== PASSAGE GIVEN ==

2023-01-23 20:25:10

by Sidhartha Kumar

[permalink] [raw]
Subject: [PATCH 1/2] mm/memory_hotplug: remove head page reference in do_migrate_range

The head page variable is not needed as we can use folio equivalent
functions.

Signed-off-by: Sidhartha Kumar <[email protected]>
---
mm/memory_hotplug.c | 11 +++++------
1 file changed, 5 insertions(+), 6 deletions(-)

diff --git a/mm/memory_hotplug.c b/mm/memory_hotplug.c
index a1e8c3e9ab08..ad09189786b1 100644
--- a/mm/memory_hotplug.c
+++ b/mm/memory_hotplug.c
@@ -1624,7 +1624,7 @@ static int
do_migrate_range(unsigned long start_pfn, unsigned long end_pfn)
{
unsigned long pfn;
- struct page *page, *head;
+ struct page *page;
int ret = 0;
LIST_HEAD(source);
static DEFINE_RATELIMIT_STATE(migrate_rs, DEFAULT_RATELIMIT_INTERVAL,
@@ -1637,14 +1637,13 @@ do_migrate_range(unsigned long start_pfn, unsigned long end_pfn)
continue;
page = pfn_to_page(pfn);
folio = page_folio(page);
- head = &folio->page;

- if (PageHuge(page)) {
- pfn = page_to_pfn(head) + compound_nr(head) - 1;
+ if (folio_test_hugetlb(folio)) {
+ pfn = folio_pfn(folio) + folio_nr_pages(folio) - 1;
isolate_hugetlb(folio, &source);
continue;
- } else if (PageTransHuge(page))
- pfn = page_to_pfn(head) + thp_nr_pages(page) - 1;
+ } else if (folio_test_transhuge(folio))
+ pfn = folio_pfn(folio) + thp_nr_pages(page) - 1;

/*
* HWPoison pages have elevated reference counts so the migration would
--
2.39.1



2023-01-23 20:25:12

by Sidhartha Kumar

[permalink] [raw]
Subject: [PATCH 2/2] mm/memory_hotplug: remove head page reference in scan_movable_pages()

Remove one user of the Huge Page macros which take in a page. Also remove
a reference to a head page variable by using a folio instead.

Signed-off-by: Sidhartha Kumar <[email protected]>
---
mm/memory_hotplug.c | 11 ++++++-----
1 file changed, 6 insertions(+), 5 deletions(-)

diff --git a/mm/memory_hotplug.c b/mm/memory_hotplug.c
index ad09189786b1..d5a0672cdf3a 100644
--- a/mm/memory_hotplug.c
+++ b/mm/memory_hotplug.c
@@ -1579,7 +1579,8 @@ static int scan_movable_pages(unsigned long start, unsigned long end,
unsigned long pfn;

for (pfn = start; pfn < end; pfn++) {
- struct page *page, *head;
+ struct page *page;
+ struct folio *folio;
unsigned long skip;

if (!pfn_valid(pfn))

===

*CHALLENGES:*
1. In the patch series, what does patch 1/2 put in place of the check PageHuge(page)?
2. For each statement, say yes or no to whether the patch series supports it, and quote the deciding words.
(a) Patch 1/2 makes 5 insertions and 6 deletions.
(b) Patch 2/2 declares a folio variable inside scan_movable_pages().
(c) The two patches come from different senders.
3. List every function whose name begins with "folio_" on the added lines (those starting with "+") of patch 1/2 in the patch series.
Please answer from the patch series alone.

== DATA SUPPLIED ==

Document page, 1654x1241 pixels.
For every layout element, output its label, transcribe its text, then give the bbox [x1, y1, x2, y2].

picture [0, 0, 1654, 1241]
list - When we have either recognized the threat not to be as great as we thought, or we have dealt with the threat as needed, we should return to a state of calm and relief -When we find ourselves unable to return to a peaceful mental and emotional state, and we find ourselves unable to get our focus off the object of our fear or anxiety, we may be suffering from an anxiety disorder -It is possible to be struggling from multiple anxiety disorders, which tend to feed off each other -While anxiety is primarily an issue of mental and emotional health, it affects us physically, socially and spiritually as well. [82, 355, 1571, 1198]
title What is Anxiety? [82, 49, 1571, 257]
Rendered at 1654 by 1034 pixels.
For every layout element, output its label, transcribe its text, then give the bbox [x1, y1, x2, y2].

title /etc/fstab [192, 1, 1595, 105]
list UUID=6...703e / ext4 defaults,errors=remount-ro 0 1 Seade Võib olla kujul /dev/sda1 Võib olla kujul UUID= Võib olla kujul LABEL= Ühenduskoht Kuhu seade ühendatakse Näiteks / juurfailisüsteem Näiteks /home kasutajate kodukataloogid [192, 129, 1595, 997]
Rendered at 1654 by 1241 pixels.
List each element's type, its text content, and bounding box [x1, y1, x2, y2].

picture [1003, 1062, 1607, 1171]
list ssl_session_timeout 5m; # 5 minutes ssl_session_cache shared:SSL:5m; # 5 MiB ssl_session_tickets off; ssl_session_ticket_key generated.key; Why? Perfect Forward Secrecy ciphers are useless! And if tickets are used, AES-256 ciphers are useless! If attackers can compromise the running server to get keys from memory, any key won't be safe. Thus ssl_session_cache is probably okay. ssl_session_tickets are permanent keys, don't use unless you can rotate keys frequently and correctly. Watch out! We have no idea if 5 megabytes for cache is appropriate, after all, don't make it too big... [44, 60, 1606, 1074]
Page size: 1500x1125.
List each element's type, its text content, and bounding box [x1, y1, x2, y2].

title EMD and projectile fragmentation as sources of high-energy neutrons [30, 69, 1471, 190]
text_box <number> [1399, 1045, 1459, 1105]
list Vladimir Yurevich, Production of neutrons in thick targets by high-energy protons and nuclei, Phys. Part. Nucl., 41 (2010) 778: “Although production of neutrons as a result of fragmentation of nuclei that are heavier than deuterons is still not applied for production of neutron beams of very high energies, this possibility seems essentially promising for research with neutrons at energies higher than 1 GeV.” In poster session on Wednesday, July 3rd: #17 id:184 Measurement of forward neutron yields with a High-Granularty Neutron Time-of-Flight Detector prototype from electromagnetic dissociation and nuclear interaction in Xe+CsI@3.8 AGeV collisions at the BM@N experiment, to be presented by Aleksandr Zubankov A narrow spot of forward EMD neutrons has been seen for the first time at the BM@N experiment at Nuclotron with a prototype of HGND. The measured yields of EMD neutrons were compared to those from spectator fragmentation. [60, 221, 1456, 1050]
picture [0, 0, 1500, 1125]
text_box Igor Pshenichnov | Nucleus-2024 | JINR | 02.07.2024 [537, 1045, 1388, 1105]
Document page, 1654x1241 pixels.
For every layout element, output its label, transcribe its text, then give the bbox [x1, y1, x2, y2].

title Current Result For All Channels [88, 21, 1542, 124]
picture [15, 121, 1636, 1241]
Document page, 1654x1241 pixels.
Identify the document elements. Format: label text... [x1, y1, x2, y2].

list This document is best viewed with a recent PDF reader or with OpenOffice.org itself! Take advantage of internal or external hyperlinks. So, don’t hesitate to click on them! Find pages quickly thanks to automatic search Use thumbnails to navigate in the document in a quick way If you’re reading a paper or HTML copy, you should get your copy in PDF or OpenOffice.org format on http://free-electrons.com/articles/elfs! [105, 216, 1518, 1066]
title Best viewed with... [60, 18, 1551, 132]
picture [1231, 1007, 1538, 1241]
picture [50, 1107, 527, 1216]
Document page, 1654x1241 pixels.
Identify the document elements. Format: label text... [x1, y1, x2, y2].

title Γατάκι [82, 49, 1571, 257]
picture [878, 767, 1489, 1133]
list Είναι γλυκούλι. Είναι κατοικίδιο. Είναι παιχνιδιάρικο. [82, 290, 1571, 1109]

===

*THE RESULTS:*
1. folio_test_hugetlb(folio)

2.
(a) Yes: "1 file changed, 5 insertions(+), 6 deletions(-)"
(b) Yes: "+ struct folio *folio;"
(c) No: both patches show "by Sidhartha Kumar"

3. folio_test_hugetlb, folio_pfn, folio_nr_pages, folio_test_transhuge